Friday, Oct 28, 2005

MARC has affirmed the AA+ID rating of Kapar Energy Ventures Sdn Bhd’s (KEV) RM3,402 million Bai Bithaman Ajil Islamic Debt Securities (BaIDS). The rating reflects the project’s stable and predictable cash flow supported by the contracted capacity payments as well as the credit strength of the off-taker cum majority shareholder, Tenaga Nasional Bhd (TNB). TNB carries an issuer rating of AA+ from MARC reflecting the utility’s near-monopolistic position in the transmission and distribution of electricity and majority government ownership.

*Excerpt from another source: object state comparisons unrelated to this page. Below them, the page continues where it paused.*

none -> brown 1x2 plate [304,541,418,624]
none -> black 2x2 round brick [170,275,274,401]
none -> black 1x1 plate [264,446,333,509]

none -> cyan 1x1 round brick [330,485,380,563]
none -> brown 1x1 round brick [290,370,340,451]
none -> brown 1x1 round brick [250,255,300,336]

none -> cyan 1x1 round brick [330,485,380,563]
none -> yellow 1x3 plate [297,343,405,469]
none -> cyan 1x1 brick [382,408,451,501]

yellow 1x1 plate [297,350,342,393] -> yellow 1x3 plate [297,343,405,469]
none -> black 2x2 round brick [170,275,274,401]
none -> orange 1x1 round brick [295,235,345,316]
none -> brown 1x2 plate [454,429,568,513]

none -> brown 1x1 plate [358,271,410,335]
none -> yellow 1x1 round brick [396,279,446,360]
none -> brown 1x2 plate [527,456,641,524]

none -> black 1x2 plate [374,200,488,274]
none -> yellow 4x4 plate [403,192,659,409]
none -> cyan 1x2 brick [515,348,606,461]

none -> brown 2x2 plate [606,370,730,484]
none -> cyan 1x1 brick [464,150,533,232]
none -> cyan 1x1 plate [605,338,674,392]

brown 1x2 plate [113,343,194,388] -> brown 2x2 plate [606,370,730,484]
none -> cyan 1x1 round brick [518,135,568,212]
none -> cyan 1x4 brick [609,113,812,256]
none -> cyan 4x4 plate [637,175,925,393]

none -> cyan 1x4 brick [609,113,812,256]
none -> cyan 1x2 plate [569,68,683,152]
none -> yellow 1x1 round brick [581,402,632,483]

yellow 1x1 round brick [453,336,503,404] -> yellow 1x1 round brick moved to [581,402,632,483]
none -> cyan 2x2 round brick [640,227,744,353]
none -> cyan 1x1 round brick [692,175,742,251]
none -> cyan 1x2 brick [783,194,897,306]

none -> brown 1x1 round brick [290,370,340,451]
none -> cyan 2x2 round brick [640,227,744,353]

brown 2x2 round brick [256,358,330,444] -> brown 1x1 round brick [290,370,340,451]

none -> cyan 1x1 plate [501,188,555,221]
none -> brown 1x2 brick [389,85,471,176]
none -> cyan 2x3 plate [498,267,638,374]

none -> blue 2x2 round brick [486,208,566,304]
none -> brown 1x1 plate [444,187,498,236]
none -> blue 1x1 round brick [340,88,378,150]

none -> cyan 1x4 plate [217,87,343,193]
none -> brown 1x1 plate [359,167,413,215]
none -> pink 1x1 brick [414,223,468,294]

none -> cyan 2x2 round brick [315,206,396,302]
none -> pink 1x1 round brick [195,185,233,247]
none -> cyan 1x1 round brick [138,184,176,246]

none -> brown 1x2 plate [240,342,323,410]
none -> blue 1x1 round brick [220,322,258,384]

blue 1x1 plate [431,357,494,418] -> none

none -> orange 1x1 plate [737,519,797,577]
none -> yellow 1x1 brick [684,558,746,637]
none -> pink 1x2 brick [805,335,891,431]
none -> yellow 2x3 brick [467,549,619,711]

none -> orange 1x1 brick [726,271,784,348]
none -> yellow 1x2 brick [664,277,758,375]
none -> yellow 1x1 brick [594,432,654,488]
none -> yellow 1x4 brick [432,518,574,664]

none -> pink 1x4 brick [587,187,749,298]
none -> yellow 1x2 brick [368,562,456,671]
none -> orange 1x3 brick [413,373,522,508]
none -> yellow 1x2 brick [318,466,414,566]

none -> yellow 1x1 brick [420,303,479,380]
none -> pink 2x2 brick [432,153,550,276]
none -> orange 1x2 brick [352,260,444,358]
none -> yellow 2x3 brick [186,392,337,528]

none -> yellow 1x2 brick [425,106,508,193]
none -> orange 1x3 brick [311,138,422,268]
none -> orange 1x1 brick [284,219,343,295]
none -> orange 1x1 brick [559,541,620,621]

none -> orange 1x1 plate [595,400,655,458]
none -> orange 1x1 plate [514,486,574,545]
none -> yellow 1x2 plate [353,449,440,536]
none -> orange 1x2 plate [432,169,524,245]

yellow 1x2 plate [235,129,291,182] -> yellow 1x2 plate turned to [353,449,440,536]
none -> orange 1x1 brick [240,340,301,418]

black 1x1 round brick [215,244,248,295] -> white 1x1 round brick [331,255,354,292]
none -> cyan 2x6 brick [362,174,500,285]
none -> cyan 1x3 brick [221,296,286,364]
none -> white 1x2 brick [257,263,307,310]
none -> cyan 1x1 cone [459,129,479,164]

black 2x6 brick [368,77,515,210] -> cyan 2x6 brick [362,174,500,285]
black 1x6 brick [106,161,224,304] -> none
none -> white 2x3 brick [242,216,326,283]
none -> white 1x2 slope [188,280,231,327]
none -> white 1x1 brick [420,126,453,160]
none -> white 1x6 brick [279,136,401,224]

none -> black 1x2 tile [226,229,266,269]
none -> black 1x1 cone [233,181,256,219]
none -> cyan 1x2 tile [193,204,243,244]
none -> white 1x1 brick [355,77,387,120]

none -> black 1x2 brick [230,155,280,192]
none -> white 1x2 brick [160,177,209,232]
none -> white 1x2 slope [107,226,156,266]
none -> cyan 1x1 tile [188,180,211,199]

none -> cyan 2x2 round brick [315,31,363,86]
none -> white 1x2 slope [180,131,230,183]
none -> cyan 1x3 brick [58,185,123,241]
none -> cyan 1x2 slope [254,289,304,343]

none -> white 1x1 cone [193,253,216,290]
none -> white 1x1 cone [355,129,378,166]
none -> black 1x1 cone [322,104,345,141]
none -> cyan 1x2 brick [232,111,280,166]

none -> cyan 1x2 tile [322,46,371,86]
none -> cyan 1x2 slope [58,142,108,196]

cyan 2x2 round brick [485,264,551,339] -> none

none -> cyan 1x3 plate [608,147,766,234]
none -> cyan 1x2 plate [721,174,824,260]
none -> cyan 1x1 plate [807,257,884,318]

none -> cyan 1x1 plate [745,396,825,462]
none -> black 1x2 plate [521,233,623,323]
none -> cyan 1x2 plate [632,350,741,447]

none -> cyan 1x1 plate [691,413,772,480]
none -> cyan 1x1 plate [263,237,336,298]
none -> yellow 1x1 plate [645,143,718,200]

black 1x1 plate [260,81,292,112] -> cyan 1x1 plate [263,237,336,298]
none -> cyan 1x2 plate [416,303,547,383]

KEV’s revenue is derived from the capacity and energy payments received from TNB. On average, capacity payment (CP) constitutes 48.6% of the total revenue, forming a stable stream of cashflow for KEV. Under the Power Purchase Agreement (PPA), CP is guaranteed if all the Generating Facilities (GF) maintain the average availability required and are sufficient to cover KEV’s fixed operating costs, principal and interest payments. Meanwhile, energy payment (EP) is dependent on the sale of electrical energy which hinges on the demand from TNB to dispatch from this plant. EPs are designed to cover fuel costs and variable costs associated with energy production.

Fuel supply risk is mitigated on the back of the long term supply agreements entered with TNB and its subsidiary, TNB Fuel Services Sdn Bhd (TFS). Fuel is the single largest cost component; however it is a pass-through cost to TNB.

Profitability and future cashflows are projected to be steady during the tenure of the BaIDS driven by the contracted CP and stable operating costs. To complement the financial discipline imposed in the semi-annual redemptions of the BaIDS, prompt payments from the offtaker, TNB, as demonstrated in the payment track record minimizes short-term liquidity problems.

The cash trap mechanism present in the payment waterfall and restriction on distribution serve to minimize cashflow leakages. The requirement and KEV’s ability to maintain a minimum amount equivalent to the next six months principal and profit payments (either in Finance Payment Account or Finance Service Reserve Account) at all times also provides a buffer to cover any shortfall in operating cashflows to meet the debt obligations.

Operationally, the plant’s performance during the first year of stabilisation period ended July 2005, was better than expected. This led to a favourable financial performance.